I put on my cell phone, so that docs, patients, and patients families could call all during my shift. Bathroom breaks were rare. I ate when I got the chance. People would get sick throwing up, someone was having an MI, someone was coming out of restraints, someone's family member wasn't happy with a menu choice, someone needed a pain pill, etc. I would run up those floors up and down back and forth. I would check my telemetry strips every 2 hours, take vital signs every four and give meds almost every hour some nights. It seemed like someone's IV poll was always beaping.

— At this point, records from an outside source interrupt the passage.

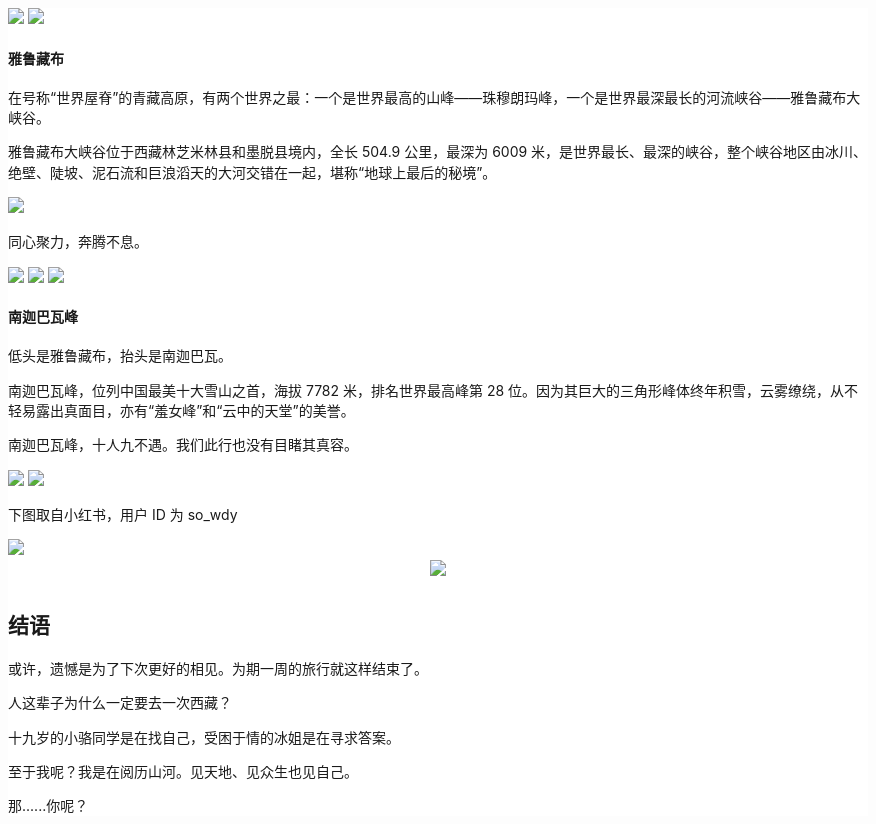 <img src="https://assets.guoqi.dev/images/202402160341088.webp"/>

<img src="https://assets.guoqi.dev/images/202402160341155.webp"/>

#### 雅鲁藏布

在号称“世界屋脊”的青藏高原，有两个世界之最：一个是世界最高的山峰——珠穆朗玛峰，一个是世界最深最长的河流峡谷——雅鲁藏布大峡谷。

雅鲁藏布大峡谷位于西藏林芝米林县和墨脱县境内，全长 504.9 公里，最深为 6009 米，是世界最长、最深的峡谷，整个峡谷地区由冰川、绝壁、陡坡、泥石流和巨浪滔天的大河交错在一起，堪称“地球上最后的秘境”。

<img src="https://assets.guoqi.dev/images/202402160341819.webp"/>

同心聚力，奔腾不息。

<img src="https://assets.guoqi.dev/images/202402160342118.webp"/>

<img src="https://assets.guoqi.dev/images/202402160342589.webp"/>

<img src="https://assets.guoqi.dev/images/202402160342396.webp"/>

#### 南迦巴瓦峰

低头是雅鲁藏布，抬头是南迦巴瓦。

南迦巴瓦峰，位列中国最美十大雪山之首，海拔 7782 米，排名世界最高峰第 28 位。因为其巨大的三角形峰体终年积雪，云雾缭绕，从不轻易露出真面目，亦有“羞女峰”和“云中的天堂”的美誉。

南迦巴瓦峰，十人九不遇。我们此行也没有目睹其真容。

<img src="https://assets.guoqi.dev/images/202402160343210.webp"/>

<img src="https://assets.guoqi.dev/images/202402160344570.webp"/>

下图取自小红书，用户 ID 为 so_wdy

<img src="https://assets.guoqi.dev/images/202402160344245.webp"/>

<div align="center">
  <img src="https://assets.guoqi.dev/images/202402160344744.webp"/>
</div>

## 结语

或许，遗憾是为了下次更好的相见。为期一周的旅行就这样结束了。

人这辈子为什么一定要去一次西藏？

十九岁的小骆同学是在找自己，受困于情的冰姐是在寻求答案。

至于我呢？我是在阅历山河。见天地、见众生也见自己。

那......你呢？
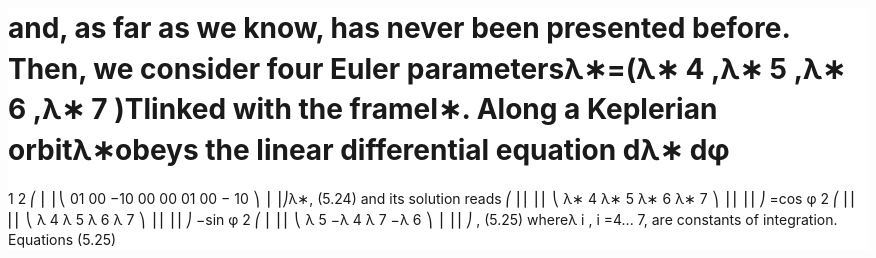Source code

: and, as far as we know, has never been presented before. Then, we
consider four Euler parametersλ∗=(λ∗ 4 ,λ∗ 5 ,λ∗ 6 ,λ∗ 7 )Tlinked with
the frameI∗. Along a Keplerian orbitλ∗obeys the linear differential
equation
dλ∗
dφ
=
1
2
⎛
⎜
⎜⎝
01 00
−10 00
00 01
00 − 10
⎞
⎟
⎟⎠λ∗, (5.24)
and its solution reads
⎛
⎜⎜
⎜⎜
⎝
λ∗ 4
λ∗ 5
λ∗ 6
λ∗ 7
⎞
⎟⎟
⎟⎟
⎠
=cos
φ
2
⎛
⎜⎜
⎜⎜
⎝
λ 4
λ 5
λ 6
λ 7
⎞
⎟⎟
⎟⎟
⎠
−sin
φ
2
⎛
⎜
⎜⎜
⎝
λ 5
−λ 4
λ 7
−λ 6
⎞
⎟
⎟⎟
⎠
, (5.25)
whereλ i , i =4... 7, are constants of integration. Equations (5.25)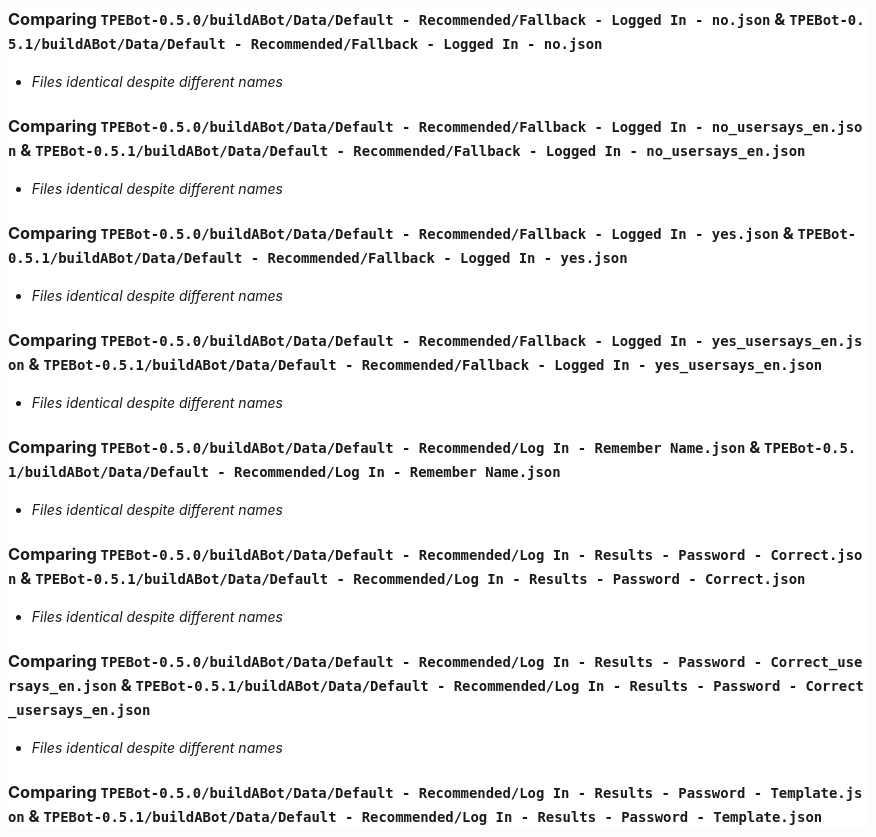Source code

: ### Comparing `TPEBot-0.5.0/buildABot/Data/Default - Recommended/Fallback - Logged In - no.json` & `TPEBot-0.5.1/buildABot/Data/Default - Recommended/Fallback - Logged In - no.json`

 * *Files identical despite different names*

### Comparing `TPEBot-0.5.0/buildABot/Data/Default - Recommended/Fallback - Logged In - no_usersays_en.json` & `TPEBot-0.5.1/buildABot/Data/Default - Recommended/Fallback - Logged In - no_usersays_en.json`

 * *Files identical despite different names*

### Comparing `TPEBot-0.5.0/buildABot/Data/Default - Recommended/Fallback - Logged In - yes.json` & `TPEBot-0.5.1/buildABot/Data/Default - Recommended/Fallback - Logged In - yes.json`

 * *Files identical despite different names*

### Comparing `TPEBot-0.5.0/buildABot/Data/Default - Recommended/Fallback - Logged In - yes_usersays_en.json` & `TPEBot-0.5.1/buildABot/Data/Default - Recommended/Fallback - Logged In - yes_usersays_en.json`

 * *Files identical despite different names*

### Comparing `TPEBot-0.5.0/buildABot/Data/Default - Recommended/Log In - Remember Name.json` & `TPEBot-0.5.1/buildABot/Data/Default - Recommended/Log In - Remember Name.json`

 * *Files identical despite different names*

### Comparing `TPEBot-0.5.0/buildABot/Data/Default - Recommended/Log In - Results - Password - Correct.json` & `TPEBot-0.5.1/buildABot/Data/Default - Recommended/Log In - Results - Password - Correct.json`

 * *Files identical despite different names*

### Comparing `TPEBot-0.5.0/buildABot/Data/Default - Recommended/Log In - Results - Password - Correct_usersays_en.json` & `TPEBot-0.5.1/buildABot/Data/Default - Recommended/Log In - Results - Password - Correct_usersays_en.json`

 * *Files identical despite different names*

### Comparing `TPEBot-0.5.0/buildABot/Data/Default - Recommended/Log In - Results - Password - Template.json` & `TPEBot-0.5.1/buildABot/Data/Default - Recommended/Log In - Results - Password - Template.json`

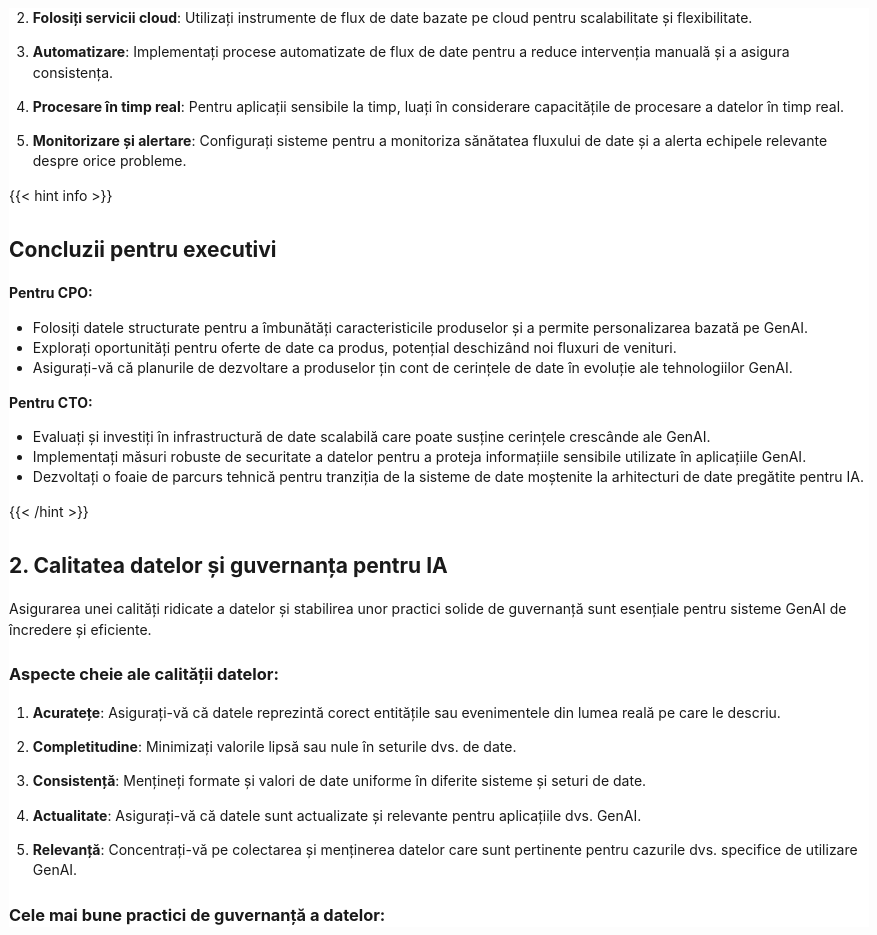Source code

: 2. **Folosiți servicii cloud**: Utilizați instrumente de flux de date bazate pe cloud pentru scalabilitate și flexibilitate.

3. **Automatizare**: Implementați procese automatizate de flux de date pentru a reduce intervenția manuală și a asigura consistența.

4. **Procesare în timp real**: Pentru aplicații sensibile la timp, luați în considerare capacitățile de procesare a datelor în timp real.

5. **Monitorizare și alertare**: Configurați sisteme pentru a monitoriza sănătatea fluxului de date și a alerta echipele relevante despre orice probleme.

{{< hint info >}}
## Concluzii pentru executivi

**Pentru CPO:**
- Folosiți datele structurate pentru a îmbunătăți caracteristicile produselor și a permite personalizarea bazată pe GenAI.
- Explorați oportunități pentru oferte de date ca produs, potențial deschizând noi fluxuri de venituri.
- Asigurați-vă că planurile de dezvoltare a produselor țin cont de cerințele de date în evoluție ale tehnologiilor GenAI.

**Pentru CTO:**
- Evaluați și investiți în infrastructură de date scalabilă care poate susține cerințele crescânde ale GenAI.
- Implementați măsuri robuste de securitate a datelor pentru a proteja informațiile sensibile utilizate în aplicațiile GenAI.
- Dezvoltați o foaie de parcurs tehnică pentru tranziția de la sisteme de date moștenite la arhitecturi de date pregătite pentru IA.

{{< /hint >}}

## 2. Calitatea datelor și guvernanța pentru IA

Asigurarea unei calități ridicate a datelor și stabilirea unor practici solide de guvernanță sunt esențiale pentru sisteme GenAI de încredere și eficiente.

### Aspecte cheie ale calității datelor:

1. **Acuratețe**: Asigurați-vă că datele reprezintă corect entitățile sau evenimentele din lumea reală pe care le descriu.

2. **Completitudine**: Minimizați valorile lipsă sau nule în seturile dvs. de date.

3. **Consistență**: Mențineți formate și valori de date uniforme în diferite sisteme și seturi de date.

4. **Actualitate**: Asigurați-vă că datele sunt actualizate și relevante pentru aplicațiile dvs. GenAI.

5. **Relevanță**: Concentrați-vă pe colectarea și menținerea datelor care sunt pertinente pentru cazurile dvs. specifice de utilizare GenAI.

### Cele mai bune practici de guvernanță a datelor:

I tended to dread patients that had a nurse or a doc as a family member. Nothing was good enough. I had one complain about the curtains not being clean and the floor looked soiled. Of course, that meant extra time calling house keeping. In the mean time, a drug addict down the hall was cursing me out for not coming in right on the dot for his meds. All the while, my phone is ringing on my hip, I answer it and a doc is on line for the patient in room 265 rattling off orders and I have no paper in hand. Then another call, 266 is in A-fib and 267 is out of restraints again. It seemed impossible. Everyone didn't want to wait. But, I did my best. Some docs were very intimitating and no other doc or nurse could ever challenge their authority. I saw a many of nurses cry and sleep on the job. Patients constantly threaten to sue you, the doc, or the hospital for the simpliest of things - like not bringing a bringing a food tray right at 11:30 a.m.
If I got out after working 12 hours, that was a good night. Everything went well. No one died and no med changes. But, most of the time, I actually put in close to 13-14 hours. I go home and fall down from exhaustion. I would sleep and then wake to the sound of the alarm and do it again. Usually, I would work two 12 hour shifts back to back and then a few days later another 12. I had to rotate weekends. Actually, they went smoother, because docs tend to discharge a lot on Fridays.
Nursing is not what I thought it was. I thought that I would have time to talk, teach, and feel like I really made a difference. I felt like I was off to the races when I punched in. Now, I worked on a post Cardiac Cornary Unit. I felt like nursing school was a joke. They didn't prepare me for this at all. The showed me the basics and cramed me full of stuff that I couldn't even remember it all. I felt so scared out there with screaming patients, family member and seriously critically ill patients. I felt like everyone on my unit was a person standing on a banana peel. Some patients just don't like you because of the way you look. They may even flirt with you or grab your butt. It's a anything goes type of thing. Some people love it and love the rush of that atomosphere. Not I. I love helping people, but I hated being the target of so much abuse. Mean old men would throw things at me. Alzhemizers patients tried to punch me many times.
I say it's a career for some. There are many different departments - OB, ER, telemetry, Med-Surg, Psych, etc. If you choose it, good luck to you and I wish you well.
Personally, I hope to not have to go back to it.